We were in this amazing rhythm and kept it going on the way up the elevator to the delivery floor even as a nurse chided me for not “encouraging” her.

It was otherworldly to think that a baby would soon come out of my wife. I was relatively calm, and I had to keep telling myself that I wasn’t the one actually in labor. In fact, it helped to remember that I had a role to play as support for Julie.

The closer we got to the actual birth, the calmer I became, more focused, more aware of the moment. Anxiety didn’t have any space in my head to inject worst case scenarios. Soon we had a little baby snuggled against my wife’s chest as she said, “Oh sweetheart, sweetheart!”

When the nurses weighed him, I stood by his side and let him grip my finger, rubbing his head and belly.

Everything in the past two years has been wonderful and exhausting. Having my own child was completely different. It’s always a wonder to see your own child develop and change from day to day, learning and experimenting, improvising in his own ways.

You never know what he’s going to put in one of the pots in our kitchen. He may just as likely help me stir an egg as plunge his hand into the bowl. Some days he’ll throw a ball right to me and other days he’ll turn away from me and throw the ball as hard as he can.

You wonder, what is he thinking?

We’re anticipating our next son any day now. He’s due on July 22nd, but my wife has already had a few strong contractions that ended after she sat down for a while. On Monday she was exhausted and had a few contractions, and the old anxiety returned. I could barely focus on my work all morning.

What brought on the anxiety?

I’m not sure. I didn’t really have any concrete fears that morning. Just the waves of anxiety rolling in the pit of my stomach. Perhaps I feared change and the unknown. Perhaps I had no good reason for all of the anxiety.

I thought of Ethan and how wonderful the past two years have been.

He’s had his bumps and bruises that no parent could prevent. He’s stolen hours and hours of sleep. He pooped on me once. That’s about it. Generally speaking, there most likely isn’t anything to fear at all. It’s just one big unknown cliff I’m jumping off, and I don’t get to say when the leap begins.

When you leap into the unknowns of parenthood, you fall into the wonder of praying over your child and finding that it connects you with the heart of God like nothing else. It’s like getting baptized in the Holy Spirit every time for me. I’ve fallen into the joys of watching him play in his pool where he dumps after from one boat to another, seeing him build train tracks and push his trains around for hours, and reading books together that he later picks up to “read” on his own with crossed legs.
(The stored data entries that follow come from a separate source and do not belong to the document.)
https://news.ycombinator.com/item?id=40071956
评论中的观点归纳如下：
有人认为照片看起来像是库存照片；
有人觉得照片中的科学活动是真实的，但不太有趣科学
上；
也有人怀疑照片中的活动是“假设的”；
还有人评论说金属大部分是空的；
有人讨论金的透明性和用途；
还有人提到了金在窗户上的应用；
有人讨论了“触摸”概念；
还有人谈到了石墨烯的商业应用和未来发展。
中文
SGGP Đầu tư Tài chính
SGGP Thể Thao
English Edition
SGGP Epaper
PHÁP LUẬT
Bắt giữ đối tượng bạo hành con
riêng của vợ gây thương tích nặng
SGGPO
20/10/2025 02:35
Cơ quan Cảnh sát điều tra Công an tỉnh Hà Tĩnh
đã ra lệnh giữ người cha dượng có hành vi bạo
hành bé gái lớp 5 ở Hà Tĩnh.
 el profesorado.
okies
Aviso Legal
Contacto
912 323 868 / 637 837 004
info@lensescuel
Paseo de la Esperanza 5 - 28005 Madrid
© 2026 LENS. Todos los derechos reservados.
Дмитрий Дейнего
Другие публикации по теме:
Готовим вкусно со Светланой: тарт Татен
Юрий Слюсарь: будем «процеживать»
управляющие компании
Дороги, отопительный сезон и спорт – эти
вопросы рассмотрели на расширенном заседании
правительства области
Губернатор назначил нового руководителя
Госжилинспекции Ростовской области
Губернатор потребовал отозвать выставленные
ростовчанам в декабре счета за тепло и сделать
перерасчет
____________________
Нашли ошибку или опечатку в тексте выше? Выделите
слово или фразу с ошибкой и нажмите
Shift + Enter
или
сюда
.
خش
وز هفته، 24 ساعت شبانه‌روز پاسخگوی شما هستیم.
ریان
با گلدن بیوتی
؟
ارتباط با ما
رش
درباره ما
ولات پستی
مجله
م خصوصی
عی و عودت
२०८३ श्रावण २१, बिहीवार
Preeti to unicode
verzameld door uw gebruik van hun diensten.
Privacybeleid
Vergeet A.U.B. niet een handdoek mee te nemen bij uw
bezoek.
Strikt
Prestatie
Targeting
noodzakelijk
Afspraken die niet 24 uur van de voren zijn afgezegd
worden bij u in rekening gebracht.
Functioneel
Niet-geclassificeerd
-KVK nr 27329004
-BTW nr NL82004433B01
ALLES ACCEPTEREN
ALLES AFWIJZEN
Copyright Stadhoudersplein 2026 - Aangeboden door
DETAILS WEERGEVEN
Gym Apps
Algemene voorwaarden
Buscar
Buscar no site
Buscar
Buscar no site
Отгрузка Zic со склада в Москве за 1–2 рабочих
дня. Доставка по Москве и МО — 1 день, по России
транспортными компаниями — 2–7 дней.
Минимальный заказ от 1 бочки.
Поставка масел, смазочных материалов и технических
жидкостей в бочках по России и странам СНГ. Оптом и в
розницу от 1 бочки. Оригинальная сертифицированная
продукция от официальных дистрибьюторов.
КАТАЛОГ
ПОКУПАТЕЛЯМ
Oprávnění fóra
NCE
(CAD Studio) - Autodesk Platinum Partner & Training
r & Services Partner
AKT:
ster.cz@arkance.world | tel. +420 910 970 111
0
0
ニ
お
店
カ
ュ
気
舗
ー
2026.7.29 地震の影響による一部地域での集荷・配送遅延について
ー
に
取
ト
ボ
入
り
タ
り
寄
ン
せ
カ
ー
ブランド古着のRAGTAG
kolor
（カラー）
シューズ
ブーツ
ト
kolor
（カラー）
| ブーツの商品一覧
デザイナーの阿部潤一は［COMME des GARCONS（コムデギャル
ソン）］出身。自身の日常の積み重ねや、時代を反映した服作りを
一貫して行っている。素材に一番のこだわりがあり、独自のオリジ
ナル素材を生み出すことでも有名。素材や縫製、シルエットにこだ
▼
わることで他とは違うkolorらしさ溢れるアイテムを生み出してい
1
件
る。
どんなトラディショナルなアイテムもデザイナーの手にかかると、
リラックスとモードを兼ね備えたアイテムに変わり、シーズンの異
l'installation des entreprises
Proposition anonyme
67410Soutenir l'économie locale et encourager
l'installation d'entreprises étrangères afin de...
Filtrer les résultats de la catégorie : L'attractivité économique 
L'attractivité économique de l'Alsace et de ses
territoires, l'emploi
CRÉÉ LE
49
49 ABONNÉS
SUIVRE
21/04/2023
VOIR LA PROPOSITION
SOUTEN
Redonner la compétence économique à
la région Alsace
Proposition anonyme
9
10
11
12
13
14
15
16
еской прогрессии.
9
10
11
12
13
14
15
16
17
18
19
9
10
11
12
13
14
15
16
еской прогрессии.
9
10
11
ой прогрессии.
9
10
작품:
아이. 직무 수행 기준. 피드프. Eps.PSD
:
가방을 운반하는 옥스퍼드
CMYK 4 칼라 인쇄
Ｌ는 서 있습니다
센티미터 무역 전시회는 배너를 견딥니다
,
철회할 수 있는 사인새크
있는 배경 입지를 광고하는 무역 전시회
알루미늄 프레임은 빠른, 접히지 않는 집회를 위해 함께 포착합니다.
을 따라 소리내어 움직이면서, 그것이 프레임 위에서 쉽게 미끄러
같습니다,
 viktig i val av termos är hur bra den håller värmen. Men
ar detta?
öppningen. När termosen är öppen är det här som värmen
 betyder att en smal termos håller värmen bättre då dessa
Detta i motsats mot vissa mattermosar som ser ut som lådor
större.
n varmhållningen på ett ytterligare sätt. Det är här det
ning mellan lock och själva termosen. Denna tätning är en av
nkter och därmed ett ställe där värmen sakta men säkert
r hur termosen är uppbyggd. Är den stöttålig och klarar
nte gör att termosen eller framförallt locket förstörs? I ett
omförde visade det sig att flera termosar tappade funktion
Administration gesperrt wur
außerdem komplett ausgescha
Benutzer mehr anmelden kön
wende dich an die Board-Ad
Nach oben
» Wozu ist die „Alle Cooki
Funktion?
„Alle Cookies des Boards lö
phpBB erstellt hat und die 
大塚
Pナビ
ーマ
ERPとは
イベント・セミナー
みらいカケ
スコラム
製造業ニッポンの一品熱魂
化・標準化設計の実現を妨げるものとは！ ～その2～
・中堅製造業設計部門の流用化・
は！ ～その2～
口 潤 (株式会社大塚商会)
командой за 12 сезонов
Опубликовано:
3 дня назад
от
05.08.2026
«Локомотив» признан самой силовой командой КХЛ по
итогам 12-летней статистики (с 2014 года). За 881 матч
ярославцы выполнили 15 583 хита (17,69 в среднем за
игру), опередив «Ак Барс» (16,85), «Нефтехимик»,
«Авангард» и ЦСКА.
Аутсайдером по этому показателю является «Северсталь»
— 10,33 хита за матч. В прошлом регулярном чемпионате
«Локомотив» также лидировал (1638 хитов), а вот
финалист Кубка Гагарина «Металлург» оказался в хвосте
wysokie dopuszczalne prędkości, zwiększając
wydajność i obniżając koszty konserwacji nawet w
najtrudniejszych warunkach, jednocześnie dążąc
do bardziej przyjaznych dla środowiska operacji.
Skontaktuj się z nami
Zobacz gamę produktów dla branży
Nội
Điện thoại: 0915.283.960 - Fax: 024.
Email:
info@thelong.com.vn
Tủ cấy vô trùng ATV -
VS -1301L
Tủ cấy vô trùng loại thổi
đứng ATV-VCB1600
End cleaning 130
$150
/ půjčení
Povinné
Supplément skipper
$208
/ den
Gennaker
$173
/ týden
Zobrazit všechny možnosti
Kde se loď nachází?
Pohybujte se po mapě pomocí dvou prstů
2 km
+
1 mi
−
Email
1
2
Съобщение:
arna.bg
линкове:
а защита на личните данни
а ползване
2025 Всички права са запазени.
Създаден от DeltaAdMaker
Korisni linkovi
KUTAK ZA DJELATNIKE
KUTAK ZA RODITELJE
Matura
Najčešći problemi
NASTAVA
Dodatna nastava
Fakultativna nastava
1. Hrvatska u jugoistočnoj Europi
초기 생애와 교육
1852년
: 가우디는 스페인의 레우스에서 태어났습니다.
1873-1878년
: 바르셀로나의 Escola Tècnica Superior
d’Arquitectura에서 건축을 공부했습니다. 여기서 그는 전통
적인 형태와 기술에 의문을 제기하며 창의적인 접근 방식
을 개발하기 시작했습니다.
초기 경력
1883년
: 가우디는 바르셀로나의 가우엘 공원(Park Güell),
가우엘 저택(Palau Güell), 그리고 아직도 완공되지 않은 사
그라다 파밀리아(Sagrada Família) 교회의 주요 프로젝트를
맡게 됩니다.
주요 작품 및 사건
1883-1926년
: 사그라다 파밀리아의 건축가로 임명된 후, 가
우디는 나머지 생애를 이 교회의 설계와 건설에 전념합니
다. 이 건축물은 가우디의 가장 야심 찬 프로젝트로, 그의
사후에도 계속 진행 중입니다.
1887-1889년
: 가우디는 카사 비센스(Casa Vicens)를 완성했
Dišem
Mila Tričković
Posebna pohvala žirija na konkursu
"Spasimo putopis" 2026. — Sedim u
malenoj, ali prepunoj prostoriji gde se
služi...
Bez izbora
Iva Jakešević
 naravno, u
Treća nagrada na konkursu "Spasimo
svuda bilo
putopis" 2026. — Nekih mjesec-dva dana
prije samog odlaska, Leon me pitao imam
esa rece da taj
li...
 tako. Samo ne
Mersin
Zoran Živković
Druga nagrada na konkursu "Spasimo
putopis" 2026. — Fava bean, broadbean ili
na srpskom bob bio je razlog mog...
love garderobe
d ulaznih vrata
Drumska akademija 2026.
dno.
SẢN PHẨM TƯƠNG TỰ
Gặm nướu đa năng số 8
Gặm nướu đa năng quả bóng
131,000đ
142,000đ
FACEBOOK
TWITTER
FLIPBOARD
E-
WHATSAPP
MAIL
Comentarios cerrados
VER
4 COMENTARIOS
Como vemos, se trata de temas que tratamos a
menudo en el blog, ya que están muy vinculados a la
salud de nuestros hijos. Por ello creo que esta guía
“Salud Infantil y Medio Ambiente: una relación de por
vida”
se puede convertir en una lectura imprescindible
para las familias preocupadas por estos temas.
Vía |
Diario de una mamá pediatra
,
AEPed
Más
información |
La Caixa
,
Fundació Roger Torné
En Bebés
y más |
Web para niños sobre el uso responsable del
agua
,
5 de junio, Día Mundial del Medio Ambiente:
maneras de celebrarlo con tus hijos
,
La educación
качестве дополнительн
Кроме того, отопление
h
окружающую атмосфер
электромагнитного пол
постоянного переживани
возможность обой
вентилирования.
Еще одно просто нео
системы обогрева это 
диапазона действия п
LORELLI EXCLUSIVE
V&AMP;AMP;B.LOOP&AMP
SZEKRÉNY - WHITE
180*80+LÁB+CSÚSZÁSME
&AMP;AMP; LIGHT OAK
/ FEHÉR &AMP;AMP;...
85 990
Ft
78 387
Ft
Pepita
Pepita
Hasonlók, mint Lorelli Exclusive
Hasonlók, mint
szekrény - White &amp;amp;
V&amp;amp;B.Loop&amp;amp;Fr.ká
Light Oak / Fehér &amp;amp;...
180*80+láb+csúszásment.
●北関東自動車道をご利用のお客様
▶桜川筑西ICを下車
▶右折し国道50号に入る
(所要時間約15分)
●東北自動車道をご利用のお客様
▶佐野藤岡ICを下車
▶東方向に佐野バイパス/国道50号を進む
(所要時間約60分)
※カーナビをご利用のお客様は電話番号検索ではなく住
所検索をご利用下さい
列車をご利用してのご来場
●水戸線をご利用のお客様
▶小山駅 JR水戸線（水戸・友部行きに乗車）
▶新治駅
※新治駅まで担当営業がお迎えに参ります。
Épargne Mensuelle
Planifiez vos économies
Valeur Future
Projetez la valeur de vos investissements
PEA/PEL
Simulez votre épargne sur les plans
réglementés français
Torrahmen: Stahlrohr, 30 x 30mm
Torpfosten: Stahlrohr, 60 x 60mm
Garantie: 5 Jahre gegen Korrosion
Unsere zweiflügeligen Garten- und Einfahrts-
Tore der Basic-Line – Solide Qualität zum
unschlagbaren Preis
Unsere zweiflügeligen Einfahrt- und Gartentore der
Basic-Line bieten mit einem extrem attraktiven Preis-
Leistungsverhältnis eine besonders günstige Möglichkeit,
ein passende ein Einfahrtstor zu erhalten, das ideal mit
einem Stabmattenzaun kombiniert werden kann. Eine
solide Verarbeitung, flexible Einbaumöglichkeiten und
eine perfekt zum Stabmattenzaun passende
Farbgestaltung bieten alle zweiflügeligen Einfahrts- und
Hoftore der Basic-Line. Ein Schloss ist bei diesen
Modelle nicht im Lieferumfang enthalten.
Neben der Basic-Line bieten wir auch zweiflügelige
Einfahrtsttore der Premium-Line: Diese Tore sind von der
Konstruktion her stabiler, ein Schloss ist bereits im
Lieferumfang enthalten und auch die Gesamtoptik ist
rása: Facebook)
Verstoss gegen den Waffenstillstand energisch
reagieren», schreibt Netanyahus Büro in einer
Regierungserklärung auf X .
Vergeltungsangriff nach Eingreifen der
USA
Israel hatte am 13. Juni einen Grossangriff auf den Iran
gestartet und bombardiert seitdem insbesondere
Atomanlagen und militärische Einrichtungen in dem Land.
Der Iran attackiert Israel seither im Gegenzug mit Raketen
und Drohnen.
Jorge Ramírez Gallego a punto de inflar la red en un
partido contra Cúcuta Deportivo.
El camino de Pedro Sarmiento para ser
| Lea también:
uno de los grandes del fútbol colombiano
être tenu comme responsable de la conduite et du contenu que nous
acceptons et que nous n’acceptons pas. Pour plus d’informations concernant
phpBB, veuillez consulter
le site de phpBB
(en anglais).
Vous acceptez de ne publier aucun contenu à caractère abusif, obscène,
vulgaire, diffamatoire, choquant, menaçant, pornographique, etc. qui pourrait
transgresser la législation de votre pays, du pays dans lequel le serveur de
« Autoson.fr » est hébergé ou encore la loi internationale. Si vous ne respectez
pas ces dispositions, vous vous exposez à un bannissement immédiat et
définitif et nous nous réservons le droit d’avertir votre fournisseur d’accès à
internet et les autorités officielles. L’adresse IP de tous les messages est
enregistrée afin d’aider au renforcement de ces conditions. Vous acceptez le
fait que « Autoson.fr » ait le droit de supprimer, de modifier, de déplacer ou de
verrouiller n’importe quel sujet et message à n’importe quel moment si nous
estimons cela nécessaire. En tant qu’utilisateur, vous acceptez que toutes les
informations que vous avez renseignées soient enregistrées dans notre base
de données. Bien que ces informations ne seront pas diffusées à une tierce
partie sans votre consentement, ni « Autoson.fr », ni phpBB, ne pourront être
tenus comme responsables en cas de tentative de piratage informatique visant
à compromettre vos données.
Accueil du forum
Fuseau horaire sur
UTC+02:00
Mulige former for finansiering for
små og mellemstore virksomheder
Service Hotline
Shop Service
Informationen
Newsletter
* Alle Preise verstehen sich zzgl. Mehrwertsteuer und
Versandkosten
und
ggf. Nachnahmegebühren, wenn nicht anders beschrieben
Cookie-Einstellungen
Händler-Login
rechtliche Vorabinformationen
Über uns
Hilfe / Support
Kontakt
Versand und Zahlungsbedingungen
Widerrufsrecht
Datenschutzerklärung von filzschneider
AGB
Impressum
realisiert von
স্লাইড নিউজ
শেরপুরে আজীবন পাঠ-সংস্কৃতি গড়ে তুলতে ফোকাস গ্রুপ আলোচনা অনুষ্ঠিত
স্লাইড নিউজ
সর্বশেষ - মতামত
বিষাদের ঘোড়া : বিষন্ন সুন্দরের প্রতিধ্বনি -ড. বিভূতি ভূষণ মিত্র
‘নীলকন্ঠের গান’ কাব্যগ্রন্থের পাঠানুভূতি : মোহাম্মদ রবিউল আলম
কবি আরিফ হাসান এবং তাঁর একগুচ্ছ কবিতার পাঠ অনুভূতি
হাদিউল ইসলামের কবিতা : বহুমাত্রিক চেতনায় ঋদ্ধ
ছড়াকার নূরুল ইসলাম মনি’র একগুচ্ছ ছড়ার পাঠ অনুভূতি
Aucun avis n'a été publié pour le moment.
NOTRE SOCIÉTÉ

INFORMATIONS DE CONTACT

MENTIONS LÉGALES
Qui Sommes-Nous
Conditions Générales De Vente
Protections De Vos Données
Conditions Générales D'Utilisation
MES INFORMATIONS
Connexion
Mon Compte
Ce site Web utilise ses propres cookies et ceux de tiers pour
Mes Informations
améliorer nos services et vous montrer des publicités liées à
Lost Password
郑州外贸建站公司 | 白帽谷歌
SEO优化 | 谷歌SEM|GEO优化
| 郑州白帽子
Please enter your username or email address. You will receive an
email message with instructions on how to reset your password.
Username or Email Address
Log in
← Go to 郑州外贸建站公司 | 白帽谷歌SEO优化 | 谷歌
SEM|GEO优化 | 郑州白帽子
There are many unknown blessings that you land on if you leap into parenthood.

I know that my wife is healthy, the baby is in great shape for a safe delivery, and friends will care for Ethan’s every need. We don’t have much to fear.

Two years ago our life changed forever. Besides the lost sleep and the pooped-on t-shirt I threw out, I learned that the majority of my anxiety has no basis in reality. It’s just an exercise in my mind shadow-boxing, flailing against the impossibility of controlling the future.

After my anxiety attack this past Monday, I stepped back and saw all that has been wonderful and joyful about parenting Ethan. I saw that anxiety may come, but it doesn’t have to stay.

It took the arrival of a beautiful little boy two years ago with a perfect head of hair to show me that fear of the unknown cannot compare with the ever-expanding love of parents for their children.